### Task brief
Set down each line of the data exactly, but not the pictures.

● ● ● ● ●

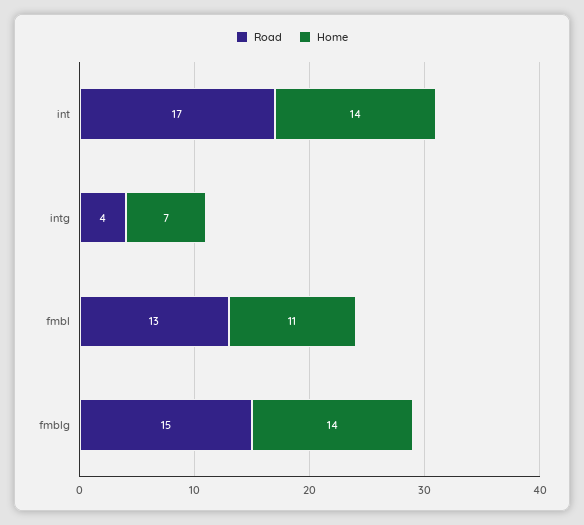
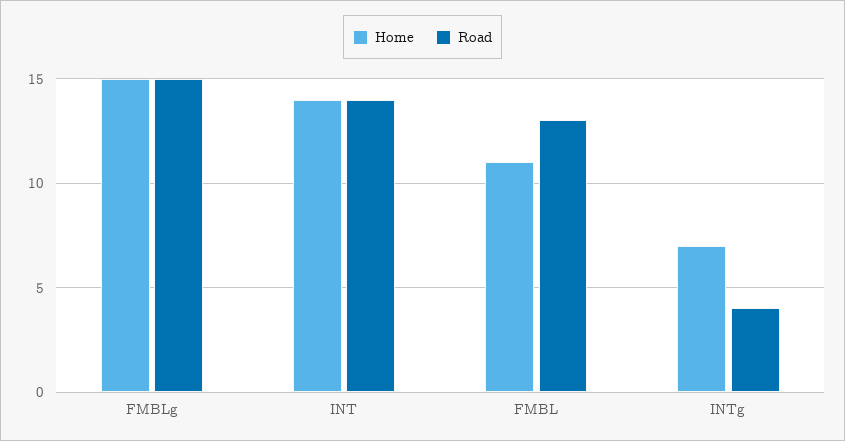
Road, int: 17 -> 14
Home, fmblg: 14 -> 15

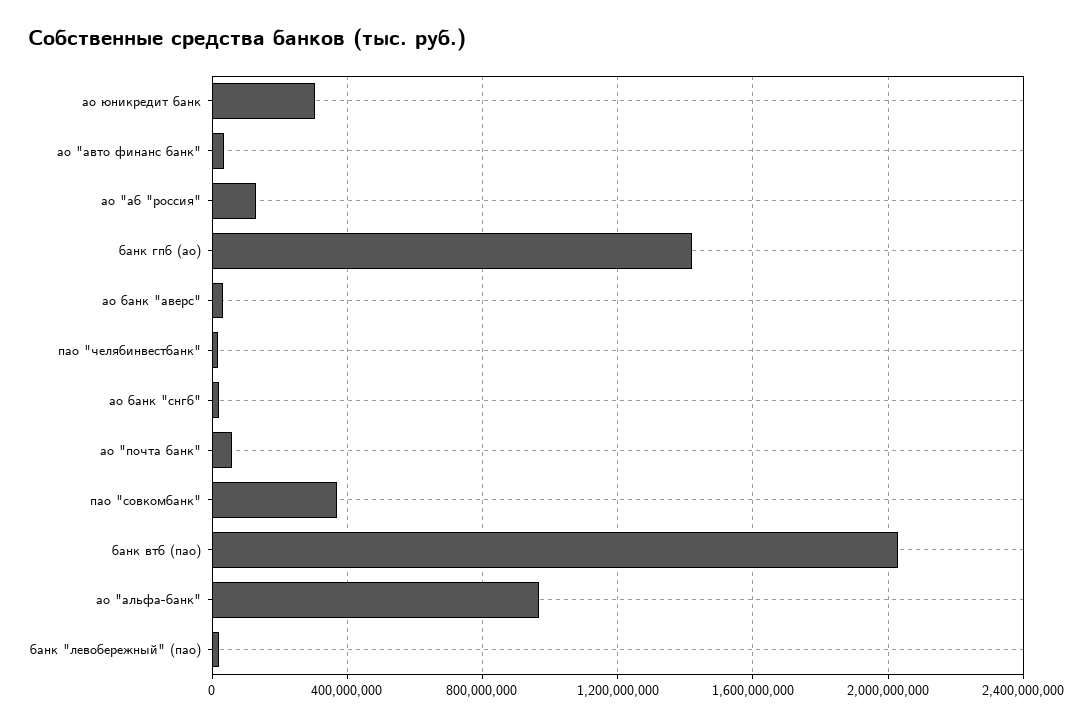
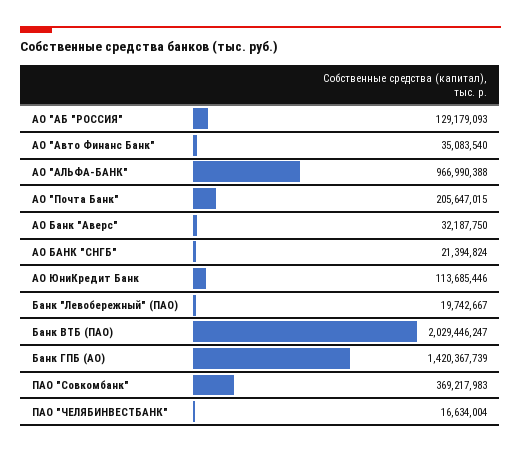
ао юникредит банк: 300000000 -> 113685446
ао "почта банк": 50000000 -> 205647015

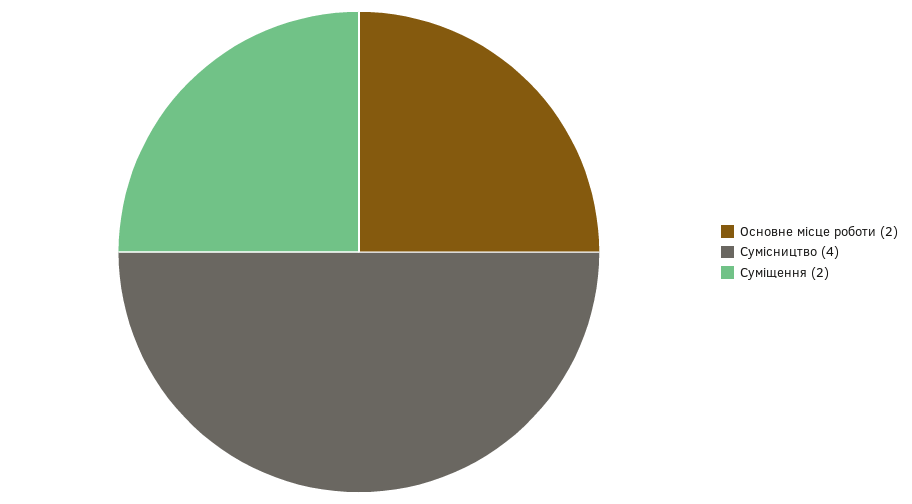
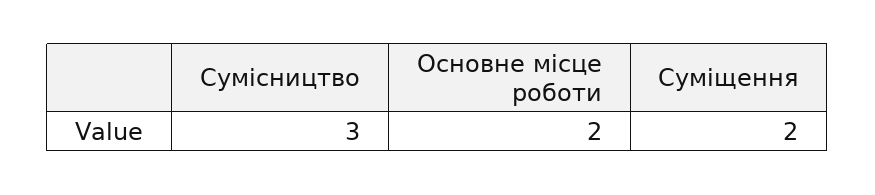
Сумісництво: 4 -> 3

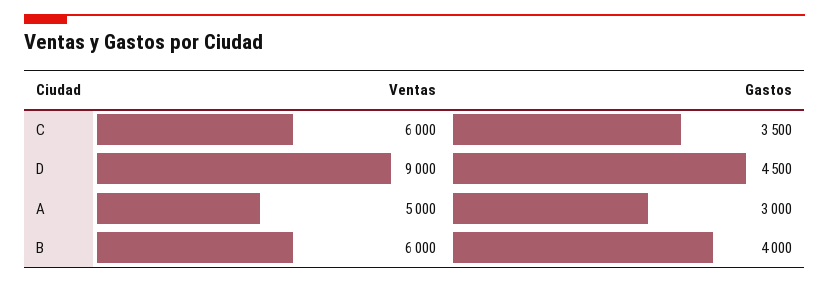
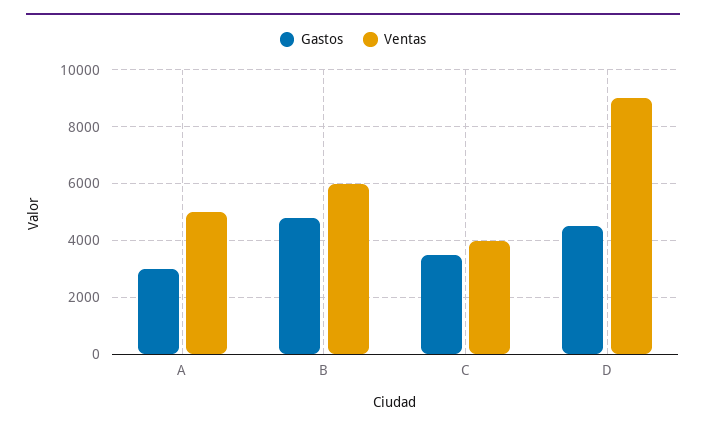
Ventas, C: 6000 -> 4000
Gastos, B: 4000 -> 4750

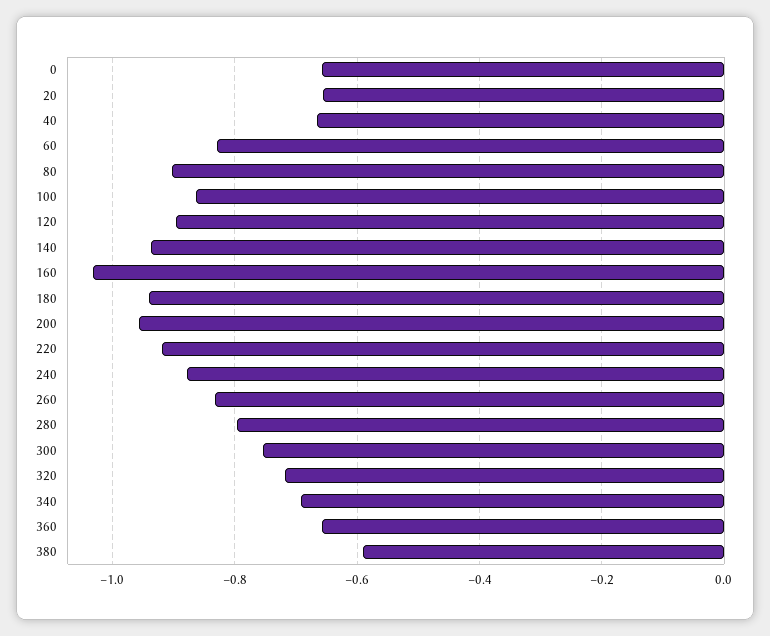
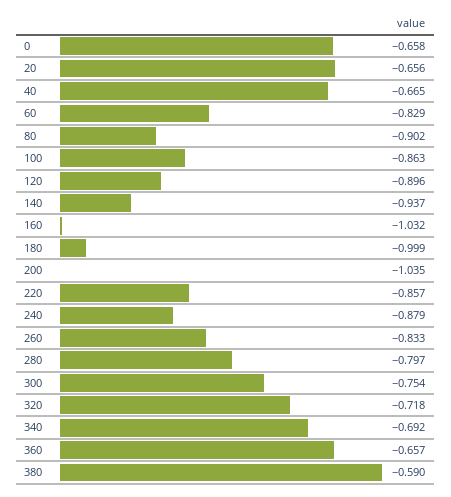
180: -0.94 -> -0.999
200: -0.96 -> -1.035
220: -0.92 -> -0.857

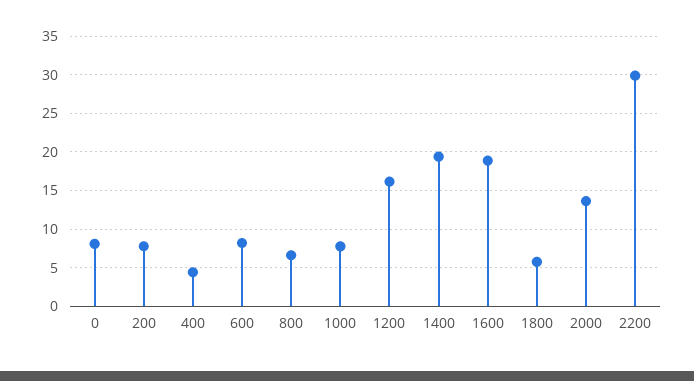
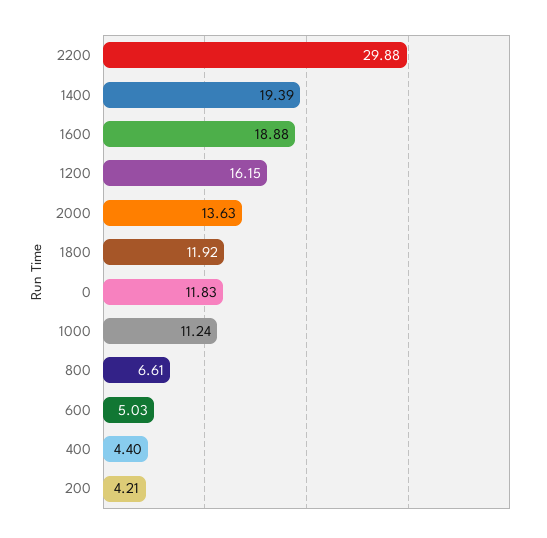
0: 8 -> 11.83
200: 8 -> 4.21
600: 8 -> 5.03
1000: 8 -> 11.24
1800: 6 -> 11.92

● ● ● ● ●

### Answer to the problem
Road, int: 17 -> 14
Home, fmblg: 14 -> 15

ао юникредит банк: 300000000 -> 113685446
ао "почта банк": 50000000 -> 205647015

Сумісництво: 4 -> 3

Ventas, C: 6000 -> 4000
Gastos, B: 4000 -> 4750

180: -0.94 -> -0.999
200: -0.96 -> -1.035
220: -0.92 -> -0.857

0: 8 -> 11.83
200: 8 -> 4.21
600: 8 -> 5.03
1000: 8 -> 11.24
1800: 6 -> 11.92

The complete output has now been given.